While OMOP provides a reliable foundation for building AI models, FHIR's versatility and growing adoption make it a popular choice for applying AI, which presents challenges when it comes to directly applying OMOP-trained AI models trained to FHIR data. The key issue is that AI models typically require data in a highly structured format (such as OMOP), but FHIR resources are more granular and often transmitted in a fragmented or single-message form. This misalignment makes it difficult to directly use FHIR for training AI models, which is why a transformation from FHIR to OMOP is necessary.
To bridge this gap, the use of Extract, Transform, Load (ETL) processes to convert FHIR data into OMOP format has emerged as a critical solution. By transforming FHIR resources—whether from a single message (such as a single patient encounter or medication prescription) or aggregated messages—into the standardized OMOP format, healthcare organizations can train AI models on OMOP data while leveraging real-time clinical data in FHIR for classification tasks.
The transformation enables AI models trained on the OMOP CDM to be applied to clinical data captured in FHIR, ensuring that AI predictions are made based on consistent, normalized data. This makes it possible for even single-message FHIR resources (like a patient’s admission record or a medication order) to be compatible with pre-existing, trained models, which are often designed to analyze more comprehensive patient data typically found in OMOP.
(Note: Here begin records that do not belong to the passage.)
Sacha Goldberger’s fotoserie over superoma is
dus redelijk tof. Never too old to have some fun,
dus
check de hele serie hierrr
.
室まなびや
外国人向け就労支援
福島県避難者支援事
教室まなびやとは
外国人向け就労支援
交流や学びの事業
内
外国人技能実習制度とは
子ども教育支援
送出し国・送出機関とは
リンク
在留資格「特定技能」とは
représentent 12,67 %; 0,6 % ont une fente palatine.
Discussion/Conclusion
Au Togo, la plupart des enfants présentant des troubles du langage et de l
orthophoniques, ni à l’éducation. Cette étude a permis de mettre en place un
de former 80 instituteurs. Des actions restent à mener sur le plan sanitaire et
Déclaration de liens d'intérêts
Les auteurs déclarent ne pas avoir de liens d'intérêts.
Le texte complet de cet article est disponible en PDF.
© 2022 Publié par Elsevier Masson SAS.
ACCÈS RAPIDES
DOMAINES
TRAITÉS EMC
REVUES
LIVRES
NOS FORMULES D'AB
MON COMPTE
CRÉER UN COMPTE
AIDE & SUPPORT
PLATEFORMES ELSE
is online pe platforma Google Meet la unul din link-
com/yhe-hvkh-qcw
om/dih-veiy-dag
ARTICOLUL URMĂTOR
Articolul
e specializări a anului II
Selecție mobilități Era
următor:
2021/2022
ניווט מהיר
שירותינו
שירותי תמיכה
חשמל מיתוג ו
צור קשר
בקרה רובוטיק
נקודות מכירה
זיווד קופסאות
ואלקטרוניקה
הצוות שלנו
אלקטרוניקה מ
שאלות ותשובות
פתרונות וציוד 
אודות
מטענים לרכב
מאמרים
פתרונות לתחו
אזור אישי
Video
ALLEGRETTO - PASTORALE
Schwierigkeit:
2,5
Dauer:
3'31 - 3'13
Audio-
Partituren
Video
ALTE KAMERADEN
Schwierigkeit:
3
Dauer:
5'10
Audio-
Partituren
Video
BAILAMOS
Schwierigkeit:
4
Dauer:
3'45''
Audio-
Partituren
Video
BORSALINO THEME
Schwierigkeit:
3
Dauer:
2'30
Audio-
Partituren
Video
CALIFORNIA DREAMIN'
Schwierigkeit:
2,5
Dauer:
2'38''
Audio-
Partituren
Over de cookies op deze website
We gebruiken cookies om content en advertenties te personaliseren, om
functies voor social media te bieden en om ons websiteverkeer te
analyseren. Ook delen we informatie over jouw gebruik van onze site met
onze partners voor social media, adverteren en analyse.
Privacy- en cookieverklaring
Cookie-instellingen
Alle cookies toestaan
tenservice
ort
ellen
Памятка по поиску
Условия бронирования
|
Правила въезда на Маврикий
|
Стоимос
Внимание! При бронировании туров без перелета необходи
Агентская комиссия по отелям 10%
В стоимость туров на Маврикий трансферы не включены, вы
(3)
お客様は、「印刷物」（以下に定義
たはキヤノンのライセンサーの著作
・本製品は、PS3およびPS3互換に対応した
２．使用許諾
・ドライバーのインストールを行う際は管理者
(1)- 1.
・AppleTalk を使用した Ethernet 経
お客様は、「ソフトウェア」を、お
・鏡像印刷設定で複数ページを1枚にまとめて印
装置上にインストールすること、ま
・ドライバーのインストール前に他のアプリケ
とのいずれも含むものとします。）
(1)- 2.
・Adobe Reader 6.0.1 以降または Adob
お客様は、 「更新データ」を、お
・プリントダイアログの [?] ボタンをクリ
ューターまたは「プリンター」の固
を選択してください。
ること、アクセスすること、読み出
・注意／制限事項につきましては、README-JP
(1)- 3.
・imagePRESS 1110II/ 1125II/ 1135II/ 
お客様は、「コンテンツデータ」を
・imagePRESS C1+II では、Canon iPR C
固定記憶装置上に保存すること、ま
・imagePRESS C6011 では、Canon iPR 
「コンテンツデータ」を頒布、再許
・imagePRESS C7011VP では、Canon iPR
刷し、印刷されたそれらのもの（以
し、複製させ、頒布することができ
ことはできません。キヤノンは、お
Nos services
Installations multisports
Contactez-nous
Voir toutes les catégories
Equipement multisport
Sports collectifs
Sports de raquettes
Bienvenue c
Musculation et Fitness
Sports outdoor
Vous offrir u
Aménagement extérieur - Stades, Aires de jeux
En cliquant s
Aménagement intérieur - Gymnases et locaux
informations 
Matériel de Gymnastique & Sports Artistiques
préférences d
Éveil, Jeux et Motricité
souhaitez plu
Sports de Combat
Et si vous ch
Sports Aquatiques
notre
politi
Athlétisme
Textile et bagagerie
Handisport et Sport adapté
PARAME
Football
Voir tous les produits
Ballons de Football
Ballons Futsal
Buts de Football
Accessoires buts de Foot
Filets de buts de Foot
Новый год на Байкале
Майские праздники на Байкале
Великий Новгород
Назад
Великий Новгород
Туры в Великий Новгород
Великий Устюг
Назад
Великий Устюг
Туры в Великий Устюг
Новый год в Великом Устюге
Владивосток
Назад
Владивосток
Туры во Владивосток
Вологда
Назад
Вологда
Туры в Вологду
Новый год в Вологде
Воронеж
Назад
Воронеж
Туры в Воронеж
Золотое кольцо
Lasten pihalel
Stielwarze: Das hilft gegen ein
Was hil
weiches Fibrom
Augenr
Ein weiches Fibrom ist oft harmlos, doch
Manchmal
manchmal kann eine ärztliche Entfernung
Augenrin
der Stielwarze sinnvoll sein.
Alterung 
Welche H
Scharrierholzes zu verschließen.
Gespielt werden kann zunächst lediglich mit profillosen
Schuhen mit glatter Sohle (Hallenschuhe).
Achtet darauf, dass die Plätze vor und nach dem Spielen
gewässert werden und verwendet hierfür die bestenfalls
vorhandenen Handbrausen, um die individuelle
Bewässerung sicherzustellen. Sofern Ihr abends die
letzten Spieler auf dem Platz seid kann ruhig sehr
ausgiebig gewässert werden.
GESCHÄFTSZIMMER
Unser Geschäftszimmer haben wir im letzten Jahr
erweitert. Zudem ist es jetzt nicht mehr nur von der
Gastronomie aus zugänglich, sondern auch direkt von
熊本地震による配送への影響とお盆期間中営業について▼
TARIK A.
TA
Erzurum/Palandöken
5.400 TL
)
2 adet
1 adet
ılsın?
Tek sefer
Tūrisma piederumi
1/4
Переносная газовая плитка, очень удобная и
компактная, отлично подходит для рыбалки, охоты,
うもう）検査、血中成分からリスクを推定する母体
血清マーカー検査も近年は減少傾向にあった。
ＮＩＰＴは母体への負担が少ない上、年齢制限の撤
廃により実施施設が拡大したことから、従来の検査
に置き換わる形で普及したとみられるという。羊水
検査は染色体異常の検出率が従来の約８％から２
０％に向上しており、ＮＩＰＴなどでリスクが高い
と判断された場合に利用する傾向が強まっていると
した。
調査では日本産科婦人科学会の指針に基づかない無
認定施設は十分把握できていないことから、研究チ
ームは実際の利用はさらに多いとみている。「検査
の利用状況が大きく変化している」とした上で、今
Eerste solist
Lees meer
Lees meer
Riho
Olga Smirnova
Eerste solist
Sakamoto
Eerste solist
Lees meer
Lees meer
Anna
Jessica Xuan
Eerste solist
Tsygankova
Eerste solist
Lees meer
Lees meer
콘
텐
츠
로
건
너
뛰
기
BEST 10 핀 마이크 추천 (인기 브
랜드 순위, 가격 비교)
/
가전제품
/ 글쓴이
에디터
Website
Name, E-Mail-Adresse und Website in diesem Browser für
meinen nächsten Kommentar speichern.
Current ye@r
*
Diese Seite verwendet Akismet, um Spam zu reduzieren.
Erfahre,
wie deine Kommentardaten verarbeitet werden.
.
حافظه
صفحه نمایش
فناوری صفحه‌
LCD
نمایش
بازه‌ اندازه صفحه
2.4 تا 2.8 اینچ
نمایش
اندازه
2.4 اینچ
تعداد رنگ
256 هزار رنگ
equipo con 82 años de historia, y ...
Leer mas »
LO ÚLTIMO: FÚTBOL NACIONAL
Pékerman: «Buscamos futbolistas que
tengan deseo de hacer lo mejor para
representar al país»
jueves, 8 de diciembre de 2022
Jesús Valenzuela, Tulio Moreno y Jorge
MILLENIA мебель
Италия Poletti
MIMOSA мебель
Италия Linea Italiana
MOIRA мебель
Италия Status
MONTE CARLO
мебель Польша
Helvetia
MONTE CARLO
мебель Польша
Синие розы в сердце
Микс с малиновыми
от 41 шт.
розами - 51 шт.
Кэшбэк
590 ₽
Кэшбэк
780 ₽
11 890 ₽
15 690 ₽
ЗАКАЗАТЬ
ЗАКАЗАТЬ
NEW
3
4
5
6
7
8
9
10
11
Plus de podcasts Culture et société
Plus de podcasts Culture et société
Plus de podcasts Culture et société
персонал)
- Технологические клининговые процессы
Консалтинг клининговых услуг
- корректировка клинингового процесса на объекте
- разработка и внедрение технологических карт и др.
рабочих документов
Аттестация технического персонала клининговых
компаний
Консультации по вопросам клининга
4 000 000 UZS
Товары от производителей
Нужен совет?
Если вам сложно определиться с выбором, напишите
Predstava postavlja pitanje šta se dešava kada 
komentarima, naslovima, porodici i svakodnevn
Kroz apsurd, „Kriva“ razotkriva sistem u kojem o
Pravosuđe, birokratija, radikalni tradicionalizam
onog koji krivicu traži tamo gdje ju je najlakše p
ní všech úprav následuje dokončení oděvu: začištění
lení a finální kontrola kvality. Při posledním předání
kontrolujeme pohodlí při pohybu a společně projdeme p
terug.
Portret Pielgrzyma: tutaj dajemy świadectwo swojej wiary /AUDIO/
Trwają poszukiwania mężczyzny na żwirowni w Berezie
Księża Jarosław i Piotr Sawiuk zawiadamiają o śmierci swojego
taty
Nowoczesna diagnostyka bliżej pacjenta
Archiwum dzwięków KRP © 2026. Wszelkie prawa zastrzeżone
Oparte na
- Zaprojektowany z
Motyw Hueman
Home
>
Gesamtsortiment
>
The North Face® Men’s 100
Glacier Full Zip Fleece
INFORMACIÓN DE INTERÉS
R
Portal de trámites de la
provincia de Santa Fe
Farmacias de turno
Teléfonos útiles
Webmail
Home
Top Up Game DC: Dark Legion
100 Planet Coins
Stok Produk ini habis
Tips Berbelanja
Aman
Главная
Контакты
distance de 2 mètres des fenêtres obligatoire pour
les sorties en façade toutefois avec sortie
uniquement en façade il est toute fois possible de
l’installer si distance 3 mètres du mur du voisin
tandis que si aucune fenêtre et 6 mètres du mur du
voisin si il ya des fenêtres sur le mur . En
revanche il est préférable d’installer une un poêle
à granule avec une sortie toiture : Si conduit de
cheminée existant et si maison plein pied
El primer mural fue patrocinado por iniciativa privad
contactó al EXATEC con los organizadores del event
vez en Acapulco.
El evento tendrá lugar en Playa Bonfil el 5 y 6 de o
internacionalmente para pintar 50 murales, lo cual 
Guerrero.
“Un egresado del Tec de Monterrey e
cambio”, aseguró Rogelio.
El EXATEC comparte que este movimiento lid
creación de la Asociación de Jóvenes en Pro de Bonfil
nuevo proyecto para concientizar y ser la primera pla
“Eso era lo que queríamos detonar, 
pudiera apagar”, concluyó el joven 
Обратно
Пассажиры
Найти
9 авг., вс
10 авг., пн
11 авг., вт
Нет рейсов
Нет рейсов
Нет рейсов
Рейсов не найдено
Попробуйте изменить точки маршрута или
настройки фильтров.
An example of this use case could involve a healthcare provider using an AI model to predict medication adherence for patients. The AI model is trained on historical clinical data stored in the OMOP format, which contains detailed, structured information about patient visits, medications, diagnoses, and more. The healthcare provider collects patient data in real-time via FHIR resources, such as prescriptions and medication refills, which are stored in their EHR system.
Through the ETL process, the FHIR resources (prescription orders, medication administration records, etc.) are transformed into the OMOP CDM format, ensuring compatibility with the trained model. Once transformed, the model can be applied to real-time data to predict whether a patient is likely to adhere to their prescribed medication regimen. The output of the model can be classified based on this prediction and used to guide healthcare interventions.
The FHIR to OMOP transformation enables healthcare organizations to leverage real-time clinical data in FHIR format with pre-trained AI models that rely on the OMOP CDM. Through ETL processes, even fragmented or single-message FHIR resources can be made compatible with AI models trained on more comprehensive datasets, fostering more effective AI-driven healthcare decisions and interventions.